Instinctively, I say “Yes”.

“Would it be convenient for you to come and meet us tomorrow?” he asks me.

I don’t want to get my hopes too high. I don’t want to believe that I can be lucky enough to make an honest living. Even in my mind, I think like a whore. I am sure there is no God, but if there is a God, this is his revenge.

“Yes, it will be,” I say.

I note down the details of our appointment on a piece of paper and bid him goodbye. I still can’t believe that he had called. It’s been nearly two-and-a-half years of trying. The two- and-a-half years that have made me lose everything.

The  next  morning,  I  cancel  an  appointment  and  go  to meet Saurav Dutta at the address that he had given me. He interviews me for the position of a Vice President. He says it is positive and that he will arrange another meeting with the Chief Operating Officer in the next few days.

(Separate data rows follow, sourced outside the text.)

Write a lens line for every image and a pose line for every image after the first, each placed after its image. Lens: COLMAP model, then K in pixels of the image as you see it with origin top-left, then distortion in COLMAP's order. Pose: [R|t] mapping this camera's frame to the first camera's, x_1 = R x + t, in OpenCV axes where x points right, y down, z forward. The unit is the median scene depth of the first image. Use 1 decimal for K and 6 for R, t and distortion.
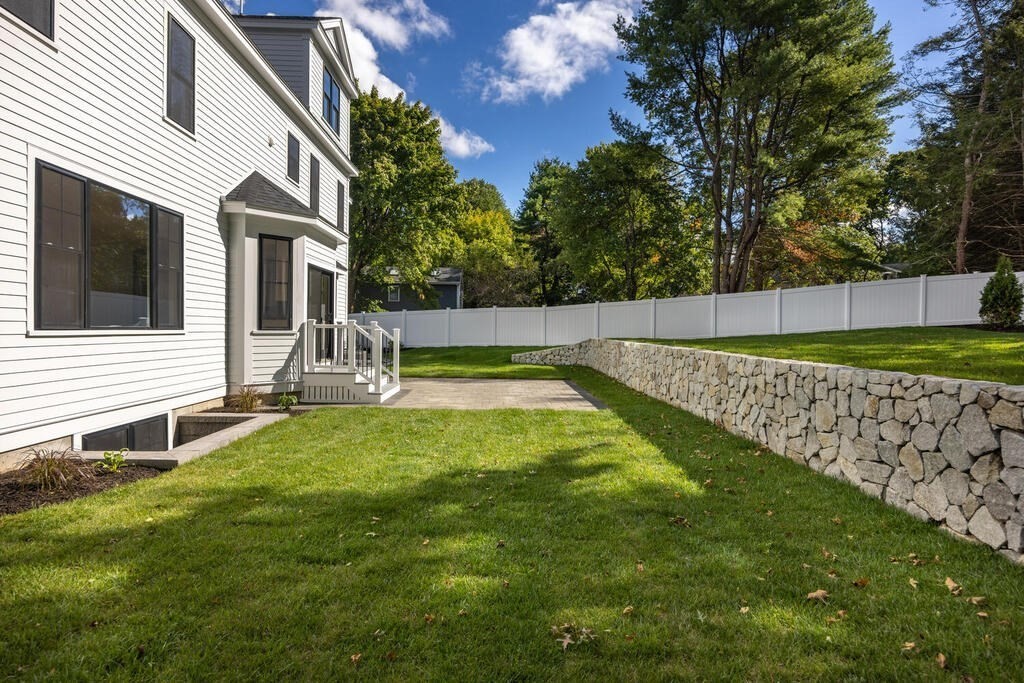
lens RADIAL K [[561.4, 0, 512.0], [0, 561.4, 341.5], [0, 0, 1]] dist [-0.006066, 0.000324]
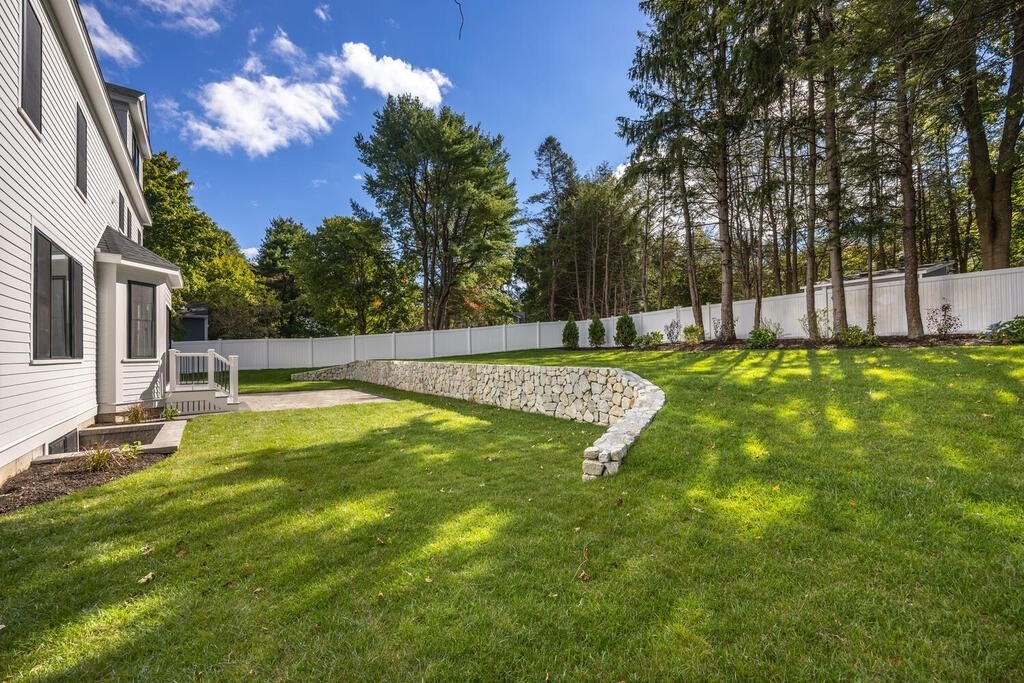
lens RADIAL K [[429.6, 0, 512.0], [0, 429.6, 341.5], [0, 0, 1]] dist [0.037437, 0.000006]
pose [[0.823066, -0.003159, 0.567937, -0.145873], [0.031930, 0.998660, -0.040719, 0.003802], [-0.567047, 0.051649, 0.822064, -0.124390]]
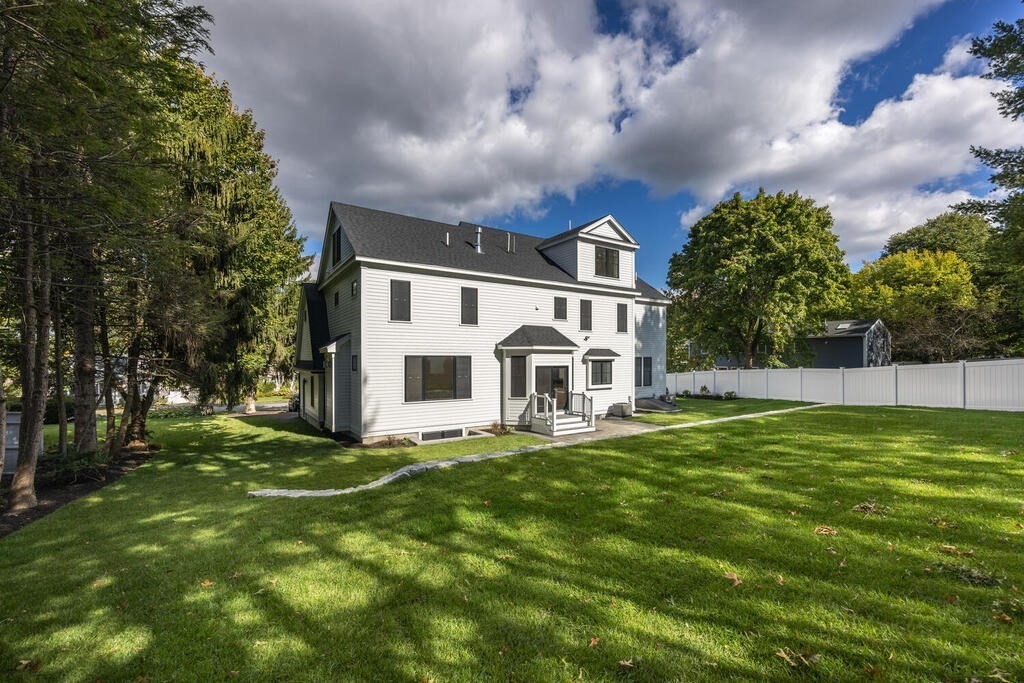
lens RADIAL K [[435.9, 0, 511.9], [0, 435.9, 366.6], [0, 0, 1]] dist [-0.001378, -0.000021]
pose [[0.521614, -0.008519, -0.853139, 0.513847], [-0.006557, 0.999881, -0.013994, -0.057400], [0.853156, 0.012894, 0.521496, 0.026294]]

I continue to wait for him to call again. Ratna, Divya, Shazia and Jaya continue to fill my days. Bhatoliya’s become quite an entrepreneur and I continue to be lonely.

I often think that it must be my sins that have caught up with me. I still drink as often as I used to back then but I don’t pass out. I am wiser. Even then, my slate refuses to be wiped clean.

It’s on one of those days that Saurav calls me again. The COO is a busy man but has found the time to meet me. I meet him wearing the same suit that I had worn when I met Divya.

I am superstitious. I think it is lucky if I wear it. Maybe, I am not so wrong. The COO thinks I am perfect. I wish I can tell him the truth.

I step out of his office in Connaught Place and I can’t help sneezing. It is spring and the pollen always gives me an allergy. Even then, I like this season because it awakens the optimist in me. I know that the flowers will bloom, even though they don’t smell the same as they used to.

Three days later, I get a letter in the mail. It’s an offer letter to join the bank. The recession is finally over.